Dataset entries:

<<<<

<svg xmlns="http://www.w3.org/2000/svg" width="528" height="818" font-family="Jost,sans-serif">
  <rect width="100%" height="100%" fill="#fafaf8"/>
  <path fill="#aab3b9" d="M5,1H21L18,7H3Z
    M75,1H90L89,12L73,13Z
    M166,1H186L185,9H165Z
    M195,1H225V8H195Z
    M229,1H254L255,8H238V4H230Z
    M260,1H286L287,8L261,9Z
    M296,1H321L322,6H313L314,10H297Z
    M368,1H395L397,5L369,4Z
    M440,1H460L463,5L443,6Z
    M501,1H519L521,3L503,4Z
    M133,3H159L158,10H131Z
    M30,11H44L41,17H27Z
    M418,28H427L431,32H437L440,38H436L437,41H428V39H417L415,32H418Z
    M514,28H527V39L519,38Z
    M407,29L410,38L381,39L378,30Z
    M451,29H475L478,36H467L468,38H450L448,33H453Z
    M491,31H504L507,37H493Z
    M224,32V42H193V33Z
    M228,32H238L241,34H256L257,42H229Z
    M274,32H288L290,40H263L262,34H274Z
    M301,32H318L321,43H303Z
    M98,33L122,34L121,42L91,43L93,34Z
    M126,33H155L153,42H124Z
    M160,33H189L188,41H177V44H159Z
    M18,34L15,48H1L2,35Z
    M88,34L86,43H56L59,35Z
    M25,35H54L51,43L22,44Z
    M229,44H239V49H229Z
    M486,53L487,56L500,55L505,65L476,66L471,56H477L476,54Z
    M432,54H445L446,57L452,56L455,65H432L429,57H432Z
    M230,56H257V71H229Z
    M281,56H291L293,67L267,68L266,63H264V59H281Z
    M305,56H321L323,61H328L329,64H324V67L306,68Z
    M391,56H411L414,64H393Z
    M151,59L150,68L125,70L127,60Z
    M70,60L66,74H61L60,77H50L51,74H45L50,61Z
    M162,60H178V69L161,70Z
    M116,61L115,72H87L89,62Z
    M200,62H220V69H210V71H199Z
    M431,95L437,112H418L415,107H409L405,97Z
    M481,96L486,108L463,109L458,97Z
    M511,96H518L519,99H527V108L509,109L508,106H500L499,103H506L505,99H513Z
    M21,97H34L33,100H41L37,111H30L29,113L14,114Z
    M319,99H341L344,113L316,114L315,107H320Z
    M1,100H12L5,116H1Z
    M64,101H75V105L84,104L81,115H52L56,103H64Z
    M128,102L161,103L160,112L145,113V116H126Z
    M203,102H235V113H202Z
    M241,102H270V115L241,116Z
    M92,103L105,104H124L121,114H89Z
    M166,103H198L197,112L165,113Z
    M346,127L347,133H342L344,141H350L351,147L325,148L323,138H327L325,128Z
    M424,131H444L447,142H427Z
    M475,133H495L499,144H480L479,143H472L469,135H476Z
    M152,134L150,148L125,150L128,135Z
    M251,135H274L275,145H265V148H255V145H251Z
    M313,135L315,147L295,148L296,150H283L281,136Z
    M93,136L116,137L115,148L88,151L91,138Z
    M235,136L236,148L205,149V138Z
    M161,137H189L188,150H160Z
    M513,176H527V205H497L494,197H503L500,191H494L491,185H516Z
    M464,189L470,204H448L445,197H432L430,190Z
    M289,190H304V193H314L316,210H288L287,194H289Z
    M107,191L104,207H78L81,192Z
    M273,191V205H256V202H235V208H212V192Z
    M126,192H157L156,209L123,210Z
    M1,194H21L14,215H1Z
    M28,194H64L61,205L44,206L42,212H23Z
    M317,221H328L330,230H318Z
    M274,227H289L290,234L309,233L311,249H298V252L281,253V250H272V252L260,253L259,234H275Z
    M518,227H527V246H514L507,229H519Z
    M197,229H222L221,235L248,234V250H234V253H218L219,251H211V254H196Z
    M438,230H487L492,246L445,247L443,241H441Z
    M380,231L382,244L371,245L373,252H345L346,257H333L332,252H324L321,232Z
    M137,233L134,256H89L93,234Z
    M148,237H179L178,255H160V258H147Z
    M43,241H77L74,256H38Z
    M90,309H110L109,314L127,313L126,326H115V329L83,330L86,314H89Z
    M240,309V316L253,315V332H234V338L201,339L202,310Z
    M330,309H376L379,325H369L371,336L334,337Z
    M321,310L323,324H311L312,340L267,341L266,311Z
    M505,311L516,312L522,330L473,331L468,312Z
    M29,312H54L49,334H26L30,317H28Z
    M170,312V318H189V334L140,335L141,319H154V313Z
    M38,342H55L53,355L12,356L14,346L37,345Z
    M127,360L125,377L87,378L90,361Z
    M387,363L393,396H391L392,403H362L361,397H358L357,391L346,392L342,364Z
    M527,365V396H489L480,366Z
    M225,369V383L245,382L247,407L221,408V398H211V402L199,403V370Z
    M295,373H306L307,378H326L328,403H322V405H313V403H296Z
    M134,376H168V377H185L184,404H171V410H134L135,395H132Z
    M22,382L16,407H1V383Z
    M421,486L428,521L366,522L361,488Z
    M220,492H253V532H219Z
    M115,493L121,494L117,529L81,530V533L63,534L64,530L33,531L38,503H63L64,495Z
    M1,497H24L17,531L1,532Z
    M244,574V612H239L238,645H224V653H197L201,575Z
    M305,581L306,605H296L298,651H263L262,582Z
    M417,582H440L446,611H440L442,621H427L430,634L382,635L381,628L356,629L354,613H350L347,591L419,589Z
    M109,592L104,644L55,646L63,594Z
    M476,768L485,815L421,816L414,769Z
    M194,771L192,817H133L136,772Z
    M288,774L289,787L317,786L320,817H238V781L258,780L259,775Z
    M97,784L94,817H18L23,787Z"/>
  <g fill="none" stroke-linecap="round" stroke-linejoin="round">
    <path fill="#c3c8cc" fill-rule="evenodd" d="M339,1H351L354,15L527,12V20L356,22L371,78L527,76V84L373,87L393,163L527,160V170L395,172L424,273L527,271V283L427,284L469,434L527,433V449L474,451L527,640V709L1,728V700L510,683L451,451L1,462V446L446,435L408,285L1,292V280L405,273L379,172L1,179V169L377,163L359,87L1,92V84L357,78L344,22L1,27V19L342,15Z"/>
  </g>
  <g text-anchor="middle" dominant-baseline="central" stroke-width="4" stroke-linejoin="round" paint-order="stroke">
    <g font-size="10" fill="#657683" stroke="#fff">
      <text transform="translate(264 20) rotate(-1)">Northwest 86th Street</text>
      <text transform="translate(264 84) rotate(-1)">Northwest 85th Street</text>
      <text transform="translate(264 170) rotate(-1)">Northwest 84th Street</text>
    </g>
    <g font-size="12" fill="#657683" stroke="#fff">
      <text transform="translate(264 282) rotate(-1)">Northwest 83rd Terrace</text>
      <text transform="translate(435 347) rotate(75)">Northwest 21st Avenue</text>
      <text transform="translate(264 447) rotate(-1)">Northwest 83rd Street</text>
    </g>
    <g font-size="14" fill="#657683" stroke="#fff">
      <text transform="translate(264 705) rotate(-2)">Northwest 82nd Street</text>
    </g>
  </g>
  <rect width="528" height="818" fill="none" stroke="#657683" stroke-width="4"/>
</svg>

>>>>

### [How to complete this task]
In the data above, find the line with "M148,237H179L178,255H160V258H147Z" and the line with "M421,486L428,521L366,522L361,488Z". Retype both, plus every line between them, exactly.

### [Answer space]
    M148,237H179L178,255H160V258H147Z
    M43,241H77L74,256H38Z
    M90,309H110L109,314L127,313L126,326H115V329L83,330L86,314H89Z
    M240,309V316L253,315V332H234V338L201,339L202,310Z
    M330,309H376L379,325H369L371,336L334,337Z
    M321,310L323,324H311L312,340L267,341L266,311Z
    M505,311L516,312L522,330L473,331L468,312Z
    M29,312H54L49,334H26L30,317H28Z
    M170,312V318H189V334L140,335L141,319H154V313Z
    M38,342H55L53,355L12,356L14,346L37,345Z
    M127,360L125,377L87,378L90,361Z
    M387,363L393,396H391L392,403H362L361,397H358L357,391L346,392L342,364Z
    M527,365V396H489L480,366Z
    M225,369V383L245,382L247,407L221,408V398H211V402L199,403V370Z
    M295,373H306L307,378H326L328,403H322V405H313V403H296Z
    M134,376H168V377H185L184,404H171V410H134L135,395H132Z
    M22,382L16,407H1V383Z
    M421,486L428,521L366,522L361,488Z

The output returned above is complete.